■ PASSAGE PROVIDED
The Closing of the American Mind: on undermining the American political tradition
Even in 1987, Bloom saw the way it was headed
Allan Bloom’s book The Closing of the American Mind was published in 1987, which is now very close to 30 years ago. And yet its relevance has only grown in the intervening years. It describes the influence of the left on the university and what it teaches, and how it has affected subsequent generations of students and how they think about a host of things, including America itself.
Here’s an excerpt from the book that very much resonates today:
Contrary to much contemporary wisdom, the United States has one of the longest uninterrupted political traditions of any nation in the world. What is more, that tradition is unambiguous; its meaning is articulated in simple, rational speech that is immediately comprehensible and powerfully persuasive to all normal human beings. America tells one story: the unbroken, ineluctable progress of freedom and equality. From its first settlers and its political foundings on, there has been no dispute that freedom and equality are the essence of justice for us. No one serious or notable has stood outside this consensus…All significant political disputes have been about the meaning of freedom and equality, not about their rightness…
But the unity, grandeur and attendant folklore of the founding heritage was attacked from so many directions in the last half-century that it gradually disappeared from daily life and from textbooks. It all began to seem like Washington and the cherry tree—not the sort of thing to teach children seriously…The leading ideas of the Declaration began to be understood as eighteenth-century myths or ideologies. Historicism, in Carl Becker’s version (The Declaration of Independence: A Study in the History of Political Ideas, 1922) both cast doubt on the truth of the natural rights teaching and optimistically promised that it would provide a substitute. Similarly Dewey’s pragmatism—the method of science as the method of democracy, individual growth without limits, especially natural limits—saw the past as radically imperfect and regarded our history as irrelevant or as a hindrance to rational analysis of our present. Then there was Marxist debunking of the Charles Beard variety, trying to demonstrate that there was no public spirit, only private concern for property, in the Founding Fathers, thus weakening our convictions of the truth or superiority of American principles and our heroes (An Economic Interpretation of the Constitution, 1913). Then the Southern historians and writers avenged the victory of the antislavery Union by providing low motives for the North (incorporating European critiques of commerce and technology) and idealizing the South’s way of life. Finally, in curious harmony with the Southerners, the radicals in the civil rights movement succeeded in promoting a popular conviction that the Founding was, and the American principles are, racist…
Students now arrive at the university ignorant and cynical about our political heritage, lacking the wherewithal to be either inspired by it or seriously critical of it.

■ INPUT
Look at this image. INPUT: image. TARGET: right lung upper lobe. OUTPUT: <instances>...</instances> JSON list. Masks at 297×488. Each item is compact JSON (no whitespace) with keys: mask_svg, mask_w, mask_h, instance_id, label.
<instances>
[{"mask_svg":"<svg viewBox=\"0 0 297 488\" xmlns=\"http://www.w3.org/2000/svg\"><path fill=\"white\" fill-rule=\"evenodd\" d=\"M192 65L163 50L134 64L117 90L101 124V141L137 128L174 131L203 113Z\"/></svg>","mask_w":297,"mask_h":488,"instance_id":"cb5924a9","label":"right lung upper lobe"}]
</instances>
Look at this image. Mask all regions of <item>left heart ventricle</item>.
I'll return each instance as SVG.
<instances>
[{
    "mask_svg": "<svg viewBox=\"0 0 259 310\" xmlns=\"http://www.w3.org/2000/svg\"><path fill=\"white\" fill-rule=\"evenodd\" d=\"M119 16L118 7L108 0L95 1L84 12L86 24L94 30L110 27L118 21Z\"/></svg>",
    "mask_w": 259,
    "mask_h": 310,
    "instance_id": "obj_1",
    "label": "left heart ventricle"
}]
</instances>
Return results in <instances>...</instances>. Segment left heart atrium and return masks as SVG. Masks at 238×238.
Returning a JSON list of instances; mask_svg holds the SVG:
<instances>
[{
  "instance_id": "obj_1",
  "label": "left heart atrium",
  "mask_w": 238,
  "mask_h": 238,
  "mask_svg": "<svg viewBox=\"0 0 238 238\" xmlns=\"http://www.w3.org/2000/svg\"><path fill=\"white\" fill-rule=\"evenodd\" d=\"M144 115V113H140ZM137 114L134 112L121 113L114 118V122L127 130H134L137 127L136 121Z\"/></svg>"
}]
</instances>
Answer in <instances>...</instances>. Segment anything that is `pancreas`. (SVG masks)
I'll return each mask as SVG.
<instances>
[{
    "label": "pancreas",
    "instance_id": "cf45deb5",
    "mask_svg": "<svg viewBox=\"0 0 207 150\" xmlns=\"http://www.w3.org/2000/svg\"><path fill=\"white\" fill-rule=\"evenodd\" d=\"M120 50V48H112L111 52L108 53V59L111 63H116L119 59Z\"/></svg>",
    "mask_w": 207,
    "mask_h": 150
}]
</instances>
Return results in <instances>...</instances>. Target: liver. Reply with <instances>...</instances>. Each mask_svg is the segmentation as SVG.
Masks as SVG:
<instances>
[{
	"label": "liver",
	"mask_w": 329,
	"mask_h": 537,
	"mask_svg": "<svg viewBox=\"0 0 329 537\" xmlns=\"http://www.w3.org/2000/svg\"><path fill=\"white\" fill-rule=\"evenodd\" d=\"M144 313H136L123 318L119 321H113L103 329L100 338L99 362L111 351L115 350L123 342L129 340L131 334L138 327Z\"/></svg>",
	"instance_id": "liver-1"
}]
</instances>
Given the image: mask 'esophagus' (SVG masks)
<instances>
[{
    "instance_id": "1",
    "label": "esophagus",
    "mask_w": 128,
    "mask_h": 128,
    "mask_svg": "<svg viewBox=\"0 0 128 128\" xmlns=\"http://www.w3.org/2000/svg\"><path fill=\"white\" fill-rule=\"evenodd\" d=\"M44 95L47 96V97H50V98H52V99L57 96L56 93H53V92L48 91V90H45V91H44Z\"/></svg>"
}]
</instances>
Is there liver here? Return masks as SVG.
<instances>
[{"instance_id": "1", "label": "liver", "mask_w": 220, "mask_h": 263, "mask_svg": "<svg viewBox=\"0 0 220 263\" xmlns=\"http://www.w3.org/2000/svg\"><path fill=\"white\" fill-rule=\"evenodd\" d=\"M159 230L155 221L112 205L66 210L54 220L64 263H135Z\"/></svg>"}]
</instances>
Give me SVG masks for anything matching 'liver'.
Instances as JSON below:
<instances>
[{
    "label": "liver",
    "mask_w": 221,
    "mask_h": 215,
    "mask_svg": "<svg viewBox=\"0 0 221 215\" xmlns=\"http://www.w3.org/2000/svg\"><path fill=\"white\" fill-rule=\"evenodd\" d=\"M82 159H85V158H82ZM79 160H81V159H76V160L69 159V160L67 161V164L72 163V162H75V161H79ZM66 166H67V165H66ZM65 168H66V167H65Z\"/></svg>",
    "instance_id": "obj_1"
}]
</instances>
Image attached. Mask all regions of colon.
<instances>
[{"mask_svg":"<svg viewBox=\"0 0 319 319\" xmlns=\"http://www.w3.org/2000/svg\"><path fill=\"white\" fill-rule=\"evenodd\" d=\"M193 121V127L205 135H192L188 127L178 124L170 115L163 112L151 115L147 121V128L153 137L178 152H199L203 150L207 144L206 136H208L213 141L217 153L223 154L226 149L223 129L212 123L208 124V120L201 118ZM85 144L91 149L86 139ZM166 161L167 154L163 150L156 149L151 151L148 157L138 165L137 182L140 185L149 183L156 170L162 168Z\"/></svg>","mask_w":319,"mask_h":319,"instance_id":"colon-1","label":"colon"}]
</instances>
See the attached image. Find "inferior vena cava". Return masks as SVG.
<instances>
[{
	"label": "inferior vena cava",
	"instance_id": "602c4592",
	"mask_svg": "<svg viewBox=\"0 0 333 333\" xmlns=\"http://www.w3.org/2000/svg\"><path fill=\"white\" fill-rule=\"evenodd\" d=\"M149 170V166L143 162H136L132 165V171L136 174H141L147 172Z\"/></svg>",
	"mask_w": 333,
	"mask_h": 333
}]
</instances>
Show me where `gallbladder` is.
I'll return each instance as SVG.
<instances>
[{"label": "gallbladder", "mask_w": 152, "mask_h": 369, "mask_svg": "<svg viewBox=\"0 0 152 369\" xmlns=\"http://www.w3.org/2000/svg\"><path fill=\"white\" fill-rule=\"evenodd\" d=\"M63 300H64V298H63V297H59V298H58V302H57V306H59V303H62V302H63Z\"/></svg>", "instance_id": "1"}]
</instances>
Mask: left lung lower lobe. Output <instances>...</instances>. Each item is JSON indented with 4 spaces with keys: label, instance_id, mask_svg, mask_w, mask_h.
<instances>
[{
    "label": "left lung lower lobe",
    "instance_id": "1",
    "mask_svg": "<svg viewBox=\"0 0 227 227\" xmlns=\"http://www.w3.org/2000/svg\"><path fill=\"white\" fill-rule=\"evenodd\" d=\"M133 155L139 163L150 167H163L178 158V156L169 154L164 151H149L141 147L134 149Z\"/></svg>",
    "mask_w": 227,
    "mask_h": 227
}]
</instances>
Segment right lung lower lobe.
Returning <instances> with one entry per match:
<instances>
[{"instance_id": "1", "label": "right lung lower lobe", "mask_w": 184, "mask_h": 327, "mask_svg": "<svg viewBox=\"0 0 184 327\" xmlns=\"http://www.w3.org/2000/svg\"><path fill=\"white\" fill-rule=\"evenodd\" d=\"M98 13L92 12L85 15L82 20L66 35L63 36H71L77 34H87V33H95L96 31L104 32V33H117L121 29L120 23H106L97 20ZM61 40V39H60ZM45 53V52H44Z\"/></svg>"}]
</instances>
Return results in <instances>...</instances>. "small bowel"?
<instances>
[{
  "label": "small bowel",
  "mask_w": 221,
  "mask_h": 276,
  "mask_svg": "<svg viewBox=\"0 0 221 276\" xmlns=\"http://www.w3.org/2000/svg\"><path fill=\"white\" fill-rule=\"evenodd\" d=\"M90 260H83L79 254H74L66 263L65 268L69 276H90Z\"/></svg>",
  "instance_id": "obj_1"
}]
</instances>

■ REQUIRED TASKS
**a.** Pull out every line of the records that contains the string "esophagus", treating case as significant.
**b.** Extend the passage on Allan Bloom's book, starting after its last sentence.
The passage on Allan Bloom's book has no connection to the records.

■ RESPONSE LIST
**a.**
Given the image: mask 'esophagus' (SVG masks)
    "label": "esophagus",

**b.**
Every sentence of Bloom’s usually contains more food for thought than most entire books do. The Closing of the American Mind is so dense with thought that the reader has to pause frequently to mull it over and digest it, as one would a particularly rich meal. And not only do I agree with most of it, but it’s expressed in prose so clear and yet so lively, so succinct and yet deeply erudite, so detailed and yet broadly linking widely disparate thoughts and knowledge, that my admiration for the author (who continued in his lifetime to identify as a liberal, by the way) is enormous. Bloom was a man who was not only unique in his thoughts, but courageously unafraid to speak and write them regardless of where that might lead him and who might disapprove.
If you read the above passage of Bloom’s and think about our political position at the moment, I think you may agree that Obama was no anomaly, no outsider come to undermine America, but the culmination (so far, anyway) of at least a century of hard work. The ground was prepared long ago, and what Bloom wrote in 1987 could be considered a sort of prophetic vision of things to come, but not one of the extra-sensory variety.
[NOTE: If you’ve read my posts regularly you know that I’m definitely not a Donald Trump admirer. But one of his main appeals to his supporters — and something about him that I do think both admirable and sincere—is the fact that he ascribes to the traditional vision of America described by Bloom, the one that so many people (including me) are angry at having seen undermined for so long. Ted Cruz and other GOP candidates ascribe to it as well, but I consider that neither Obama nor Hillary Clinton do.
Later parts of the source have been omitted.